Tuesday, May 20, 2008

A Letter To the Bandwagon

Dear Richard,

First off, welcome to the bandwagon. You’re not REALLY a bandwagon fan since you are, first and foremost, an LSU fan. It’s not like you’ve spent the last few years rooting for Rice’s baseball team and are suddenly switching loyalties. You’re not switching teams, you’re just reacquainting yourself with a team you are already inclined to root for.

That said, I’m here to help you get up to speed with the team. I’m always willing to help. Who’s the star? A good question, actually. According to the SEC, no one. Not a single LSU player was named either first or second team All-SEC. Not one. And only Micah Gibbs was named to the All-Freshman team. I’m not asking for the world here. But you would think at least one player from the West Division champions, owners of the 2nd best record, and possible national seed would at least made 2nd team. And you’d think a successful, freshman dominated team like LSU would have someone other than Gibbs make the All-Freshman team.

OK, we’ll get into that. Let’s start with the basics: why is LSU winning? Well, a cynic would point out the winning streak has not exactly come against the powers of the SEC. South Carolina and Kentucky were both ranked when they played LSU, but they finished the season a combined two games above .500 in conference play. USC will be the seventh seed in the SEC tournament. Auburn and Mississippi State battled for the cellar, a combined 20 games below .500 in conference play. But 16 wins in a row is 16 wins in a row (and Tulane and UNO are both hovering around the rankings, so its not all chumps). Winning 12 straight games in a conference schedule that is only 30 games goes beyond a mere streak. That’s almost half a season without a loss.

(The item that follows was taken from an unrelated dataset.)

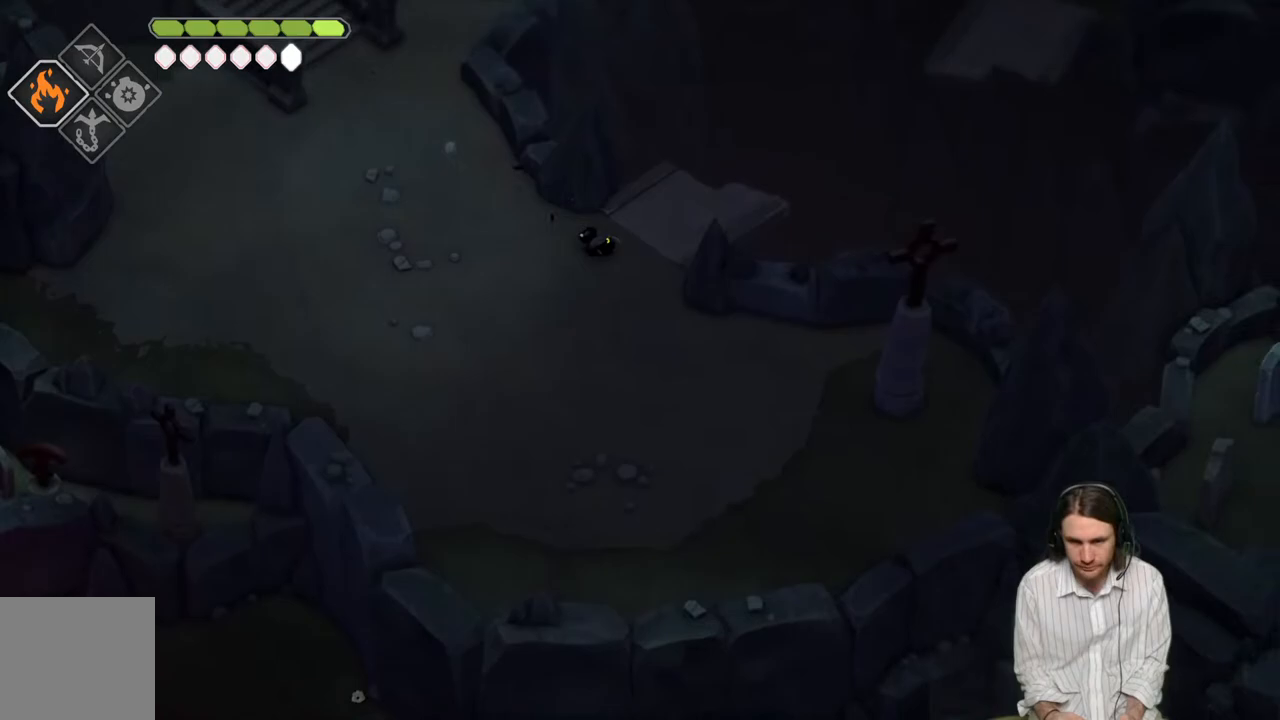
{"buttons": [], "left_stick": "left", "right_stick": "down-left", "events": [[67, "left_stick", "down-left"], [133, "right_stick", "down-left"], [317, "left_stick", "left"]]}
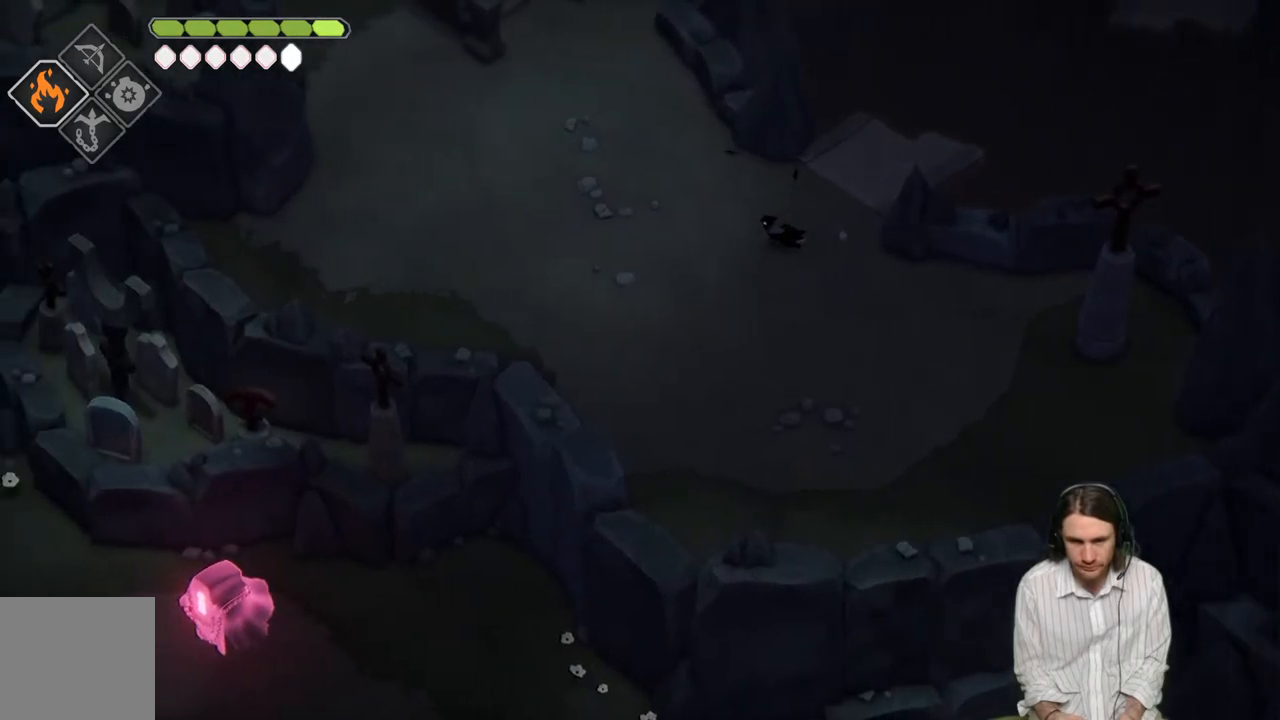
{"buttons": ["B"], "left_stick": "up-left", "right_stick": "up-left", "events": [[100, "left_stick", "up-left"], [433, "right_stick", "up-left"], [450, "B", "down"]]}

LSU has the best offense in the SEC. Remember last year when I called the offense historically pitiful? Well, things have turned around. LSU has scored 220 runs, tops in the SEC. And scoring runs is what offenses should be judged on. LSU gets a lot of hits (tied for 1st with Alabama) and hits for a lot of power (tied for 1st in total bases, 2nd in slugging). Bama’s component stats are a little better, but LSU wins the bottom line: they score runs.

LSU’s got good pitching, too. They rank third overall in conference ERA. So they prevent runs. Pittman, you were right. Like any good team, they score runs and don’t let up very many. It’s more the offense than the defense, but the defense is pretty darn good. Relief pitching? How did you know? Bradford’s become sort of a swingman uber-reliever, pitching in relief so he can get in more games. Mainieri’s been comfortable getting saves from Coleman, Bertuccini, Ross, or the nominal closer Bradshaw. Why not? All of them have ERA’s 3.50 or lower.

This is running a bit long, so I’ll try to help you identify the best player tomorrow, which is a tougher task than you might think. Besides, it’ll give you a chance to meet most of the team. Right now, just enjoy the bandwagon.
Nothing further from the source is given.